Я хочу его утешить, но огромный комок, вставший у меня в горле, не дает мне произнести ни слова, поэтому я могу только гладить его по руке, давая ему понять, что я здесь. Что я его слушаю.
– От нехватки сна у меня в голове начался полный кавардак, и однажды я просто сорвался. Я больше не мог жить с чувством вины. Врачи потом объяснили, что от хронической бессонницы я на время сошел с ума. Поэтому меня не положили в психиатрическую клинику – ну, не считая обязательного наблюдения в течение трех дней после попытки самоубийства. Мне прописали транквилизаторы, после которых я проспал два дня подряд. Когда я вышел из больницы, мой тренер – тренер Брейден – подал ходатайство, чтобы стать моим официальным опекуном. Психологи, к которым меня отправили, принесли мне не очень много пользы. Это тренер мне помог. Он заставил меня снова играть. Каждый день после школы он отводил меня на стадион и заставлял тренироваться до тех пор, пока я чуть не терял сознание от усталости. Обычно я слишком уставал, чтобы видеть сны. Но меня проняли его слова. Всего несколько простых слов – но я никогда их не забуду. Он сказал: «Если ты умрешь – они умрут вместе с тобой. Если ты будешь жить – они будут жить через тебя. Ты – их наследие». Я вспоминаю эти слова, когда мне снятся дурные сны. Я хочу, чтобы родители гордились мной. Я не в силах изменить прошлое. Я не могу не вильнуть, чтобы не сбить белку, и не могу не врезаться в то дерево. Но теперь я знаю, что это было ошибкой. Секундной оплошностью. Я, может, и являюсь причиной смерти своих родителей, но я не умер вместе с ними. Мне дали второй шанс – даже третий. И я собираюсь продолжать жить. Жить ради них. Жить ради себя.
Мейсон делает несколько глубоких вдохов, чтобы успокоиться. Его откровение закончено.
Я пытаюсь проглотить комок, прочно обосновавшийся у меня в горле. Я откашливаюсь:
– Я проливаю напитки нарочно.
Я не могу посмотреть ему в глаза. Но я чувствую, как волна напряжения выходит из его тела. Его рука, лежащая на моей ладони, расслабляется. Дыхание становится ровнее. Напряженные мышцы бедра под моей головой расслабляются.
– Я уже начал это подозревать, – говорит он. – Хочешь об этом рассказать?
Я прикрываю глаза.
– Да.
Сердце у меня бешено бьется, а в животе зарождается паника – воспоминания захватывают власть надо мной.
– Нет.
– Расскажешь, когда будешь готова. – Он успокаивающе гладит меня по голове.
– Мейсон, я никогда не буду готова. Потому что, как только я тебе расскажу, ты не захочешь иметь со мной ничего общего. Я знаю, что никогда не смогу стать тем человеком, который тебе нужен.
– Ошибаешься, милая. – Он подносит мою руку к губам и нежно целует. – Ты именно тот человек, который мне нужен. Ты не идеальна. Бог свидетель, я тоже не идеален. Но думаю, что вместе мы вполне можем быть идеальными.
Мое сердце открывается и позволяет маленькому кусочку Мейсона проникнуть внутрь.

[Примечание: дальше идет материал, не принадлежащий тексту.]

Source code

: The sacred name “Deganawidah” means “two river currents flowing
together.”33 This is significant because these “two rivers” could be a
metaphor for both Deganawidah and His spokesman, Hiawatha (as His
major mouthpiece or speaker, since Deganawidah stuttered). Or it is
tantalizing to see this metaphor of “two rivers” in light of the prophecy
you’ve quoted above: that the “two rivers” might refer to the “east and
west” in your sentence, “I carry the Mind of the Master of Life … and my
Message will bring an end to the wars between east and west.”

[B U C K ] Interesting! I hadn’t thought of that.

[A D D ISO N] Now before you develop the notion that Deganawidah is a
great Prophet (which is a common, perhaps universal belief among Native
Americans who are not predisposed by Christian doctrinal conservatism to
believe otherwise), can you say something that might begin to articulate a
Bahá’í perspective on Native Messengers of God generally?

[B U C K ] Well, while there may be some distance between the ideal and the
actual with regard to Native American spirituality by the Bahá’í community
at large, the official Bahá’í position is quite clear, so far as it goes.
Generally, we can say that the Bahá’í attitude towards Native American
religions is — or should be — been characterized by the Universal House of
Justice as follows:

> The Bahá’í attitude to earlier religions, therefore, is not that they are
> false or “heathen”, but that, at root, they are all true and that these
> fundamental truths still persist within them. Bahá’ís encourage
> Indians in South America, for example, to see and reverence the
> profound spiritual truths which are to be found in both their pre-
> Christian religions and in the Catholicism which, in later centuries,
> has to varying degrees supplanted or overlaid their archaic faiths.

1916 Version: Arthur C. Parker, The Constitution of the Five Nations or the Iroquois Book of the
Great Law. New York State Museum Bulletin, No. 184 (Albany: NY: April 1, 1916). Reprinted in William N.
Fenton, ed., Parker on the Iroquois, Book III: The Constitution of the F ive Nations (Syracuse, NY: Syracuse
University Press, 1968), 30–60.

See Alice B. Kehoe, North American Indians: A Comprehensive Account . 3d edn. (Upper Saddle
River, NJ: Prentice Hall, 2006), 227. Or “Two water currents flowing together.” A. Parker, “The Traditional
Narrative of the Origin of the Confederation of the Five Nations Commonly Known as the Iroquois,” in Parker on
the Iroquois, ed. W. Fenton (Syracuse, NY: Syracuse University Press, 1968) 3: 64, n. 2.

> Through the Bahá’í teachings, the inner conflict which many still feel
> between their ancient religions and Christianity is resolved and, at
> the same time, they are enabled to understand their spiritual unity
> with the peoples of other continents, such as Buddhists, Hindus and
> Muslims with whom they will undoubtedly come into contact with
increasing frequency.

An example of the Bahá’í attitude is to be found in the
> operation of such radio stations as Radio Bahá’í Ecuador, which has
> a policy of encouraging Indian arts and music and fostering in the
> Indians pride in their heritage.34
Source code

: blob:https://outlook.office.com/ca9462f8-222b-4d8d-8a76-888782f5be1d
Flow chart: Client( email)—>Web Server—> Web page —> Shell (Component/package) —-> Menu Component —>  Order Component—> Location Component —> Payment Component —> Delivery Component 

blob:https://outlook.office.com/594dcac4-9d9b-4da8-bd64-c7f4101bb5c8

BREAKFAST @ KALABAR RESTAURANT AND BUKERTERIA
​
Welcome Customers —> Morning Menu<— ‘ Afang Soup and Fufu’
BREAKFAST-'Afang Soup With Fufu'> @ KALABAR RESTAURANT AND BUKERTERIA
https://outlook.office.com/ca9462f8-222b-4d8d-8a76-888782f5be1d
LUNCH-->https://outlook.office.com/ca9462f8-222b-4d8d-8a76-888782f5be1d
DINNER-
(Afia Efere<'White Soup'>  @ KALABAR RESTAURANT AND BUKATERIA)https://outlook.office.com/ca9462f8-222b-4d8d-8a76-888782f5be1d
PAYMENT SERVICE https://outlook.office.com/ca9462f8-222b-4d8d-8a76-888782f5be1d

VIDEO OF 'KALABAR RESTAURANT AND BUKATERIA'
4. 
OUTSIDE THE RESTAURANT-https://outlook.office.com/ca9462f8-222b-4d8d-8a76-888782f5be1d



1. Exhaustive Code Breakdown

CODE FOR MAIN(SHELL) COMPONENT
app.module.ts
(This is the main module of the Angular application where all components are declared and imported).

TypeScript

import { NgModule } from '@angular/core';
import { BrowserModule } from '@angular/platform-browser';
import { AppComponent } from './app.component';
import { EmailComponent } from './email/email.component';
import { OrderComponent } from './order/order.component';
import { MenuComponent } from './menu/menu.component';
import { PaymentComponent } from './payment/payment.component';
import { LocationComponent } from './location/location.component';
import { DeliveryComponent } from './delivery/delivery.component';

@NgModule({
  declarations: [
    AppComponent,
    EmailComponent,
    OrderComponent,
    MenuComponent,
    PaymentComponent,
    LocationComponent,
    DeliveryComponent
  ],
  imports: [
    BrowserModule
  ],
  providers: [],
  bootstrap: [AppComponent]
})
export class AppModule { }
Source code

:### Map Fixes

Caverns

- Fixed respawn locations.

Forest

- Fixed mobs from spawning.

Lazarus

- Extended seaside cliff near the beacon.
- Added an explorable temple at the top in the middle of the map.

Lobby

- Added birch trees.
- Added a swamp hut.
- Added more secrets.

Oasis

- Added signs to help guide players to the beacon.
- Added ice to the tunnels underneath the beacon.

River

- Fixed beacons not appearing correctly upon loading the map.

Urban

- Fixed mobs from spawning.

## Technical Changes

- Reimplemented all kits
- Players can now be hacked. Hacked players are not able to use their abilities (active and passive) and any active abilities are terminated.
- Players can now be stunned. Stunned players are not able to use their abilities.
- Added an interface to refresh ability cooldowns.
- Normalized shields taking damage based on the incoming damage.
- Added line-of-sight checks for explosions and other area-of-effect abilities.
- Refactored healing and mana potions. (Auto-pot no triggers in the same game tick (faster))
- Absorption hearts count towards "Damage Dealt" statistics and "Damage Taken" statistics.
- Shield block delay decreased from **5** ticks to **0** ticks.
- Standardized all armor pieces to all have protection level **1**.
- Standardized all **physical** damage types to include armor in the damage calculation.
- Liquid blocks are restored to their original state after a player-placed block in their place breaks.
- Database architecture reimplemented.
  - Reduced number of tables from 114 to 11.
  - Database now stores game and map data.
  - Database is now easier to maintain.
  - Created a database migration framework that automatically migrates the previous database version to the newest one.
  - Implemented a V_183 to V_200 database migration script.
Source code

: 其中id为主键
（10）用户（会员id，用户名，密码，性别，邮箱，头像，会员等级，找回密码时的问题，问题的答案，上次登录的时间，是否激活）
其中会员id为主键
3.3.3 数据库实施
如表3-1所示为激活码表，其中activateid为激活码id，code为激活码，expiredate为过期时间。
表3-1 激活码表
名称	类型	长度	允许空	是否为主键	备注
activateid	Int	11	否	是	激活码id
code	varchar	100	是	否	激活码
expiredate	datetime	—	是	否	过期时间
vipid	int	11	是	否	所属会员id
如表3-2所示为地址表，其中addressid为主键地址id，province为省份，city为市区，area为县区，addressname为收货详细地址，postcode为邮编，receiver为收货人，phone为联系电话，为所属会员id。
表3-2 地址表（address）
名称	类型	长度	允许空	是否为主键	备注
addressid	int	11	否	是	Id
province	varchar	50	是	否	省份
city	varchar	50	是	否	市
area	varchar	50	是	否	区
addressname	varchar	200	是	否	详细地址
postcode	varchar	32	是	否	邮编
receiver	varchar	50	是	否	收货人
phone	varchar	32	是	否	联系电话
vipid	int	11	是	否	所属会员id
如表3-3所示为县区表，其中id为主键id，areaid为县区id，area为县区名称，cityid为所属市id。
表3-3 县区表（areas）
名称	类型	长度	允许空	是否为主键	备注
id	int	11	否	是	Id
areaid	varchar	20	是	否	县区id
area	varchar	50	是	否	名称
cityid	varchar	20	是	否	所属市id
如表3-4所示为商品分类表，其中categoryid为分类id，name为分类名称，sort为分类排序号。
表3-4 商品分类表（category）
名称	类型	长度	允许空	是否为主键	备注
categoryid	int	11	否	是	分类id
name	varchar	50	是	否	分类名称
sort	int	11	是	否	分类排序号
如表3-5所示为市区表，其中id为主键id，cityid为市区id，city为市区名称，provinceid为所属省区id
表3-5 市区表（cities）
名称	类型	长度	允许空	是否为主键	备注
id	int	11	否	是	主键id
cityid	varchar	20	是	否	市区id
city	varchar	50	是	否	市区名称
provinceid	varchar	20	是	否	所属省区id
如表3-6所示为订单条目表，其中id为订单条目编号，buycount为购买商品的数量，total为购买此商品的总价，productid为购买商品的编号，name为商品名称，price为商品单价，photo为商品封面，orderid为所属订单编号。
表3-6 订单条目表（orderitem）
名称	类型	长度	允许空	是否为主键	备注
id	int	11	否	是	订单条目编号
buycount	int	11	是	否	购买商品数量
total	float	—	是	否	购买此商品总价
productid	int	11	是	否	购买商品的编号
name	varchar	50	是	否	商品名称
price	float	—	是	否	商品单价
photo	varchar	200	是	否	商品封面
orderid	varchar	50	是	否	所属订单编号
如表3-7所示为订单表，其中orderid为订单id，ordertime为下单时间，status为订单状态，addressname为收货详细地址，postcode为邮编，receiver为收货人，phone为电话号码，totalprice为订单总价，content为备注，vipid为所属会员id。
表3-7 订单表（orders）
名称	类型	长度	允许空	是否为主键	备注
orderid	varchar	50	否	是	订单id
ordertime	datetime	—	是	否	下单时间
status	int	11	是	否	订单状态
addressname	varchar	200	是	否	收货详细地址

– Мы все видим себя не так, как нас видят другие, – говорит он. – Мы видим в себе худшее. В моих глазах я убийца. Я еще не знаю, что ты считаешь худшей версией себя. Но я уверен в одном: никто больше не считает тебя такой. И меньше всего я.
* * *
– О боже, Пайпс! – вопит Чарли в телефонную трубку. – Ты должна ему рассказать!
– Зачем? Чтобы каждый раз, когда он ко мне прикасается, он думал о прикосновениях тех других рук? – раздраженно выдыхаю я.
– Нет. Чтобы он начал тебя понимать. Он раскрылся перед тобой, Пайпер. Не многие мужчины на это способны. Для меня совершенно очевидно, что он питает к тебе сильные чувства.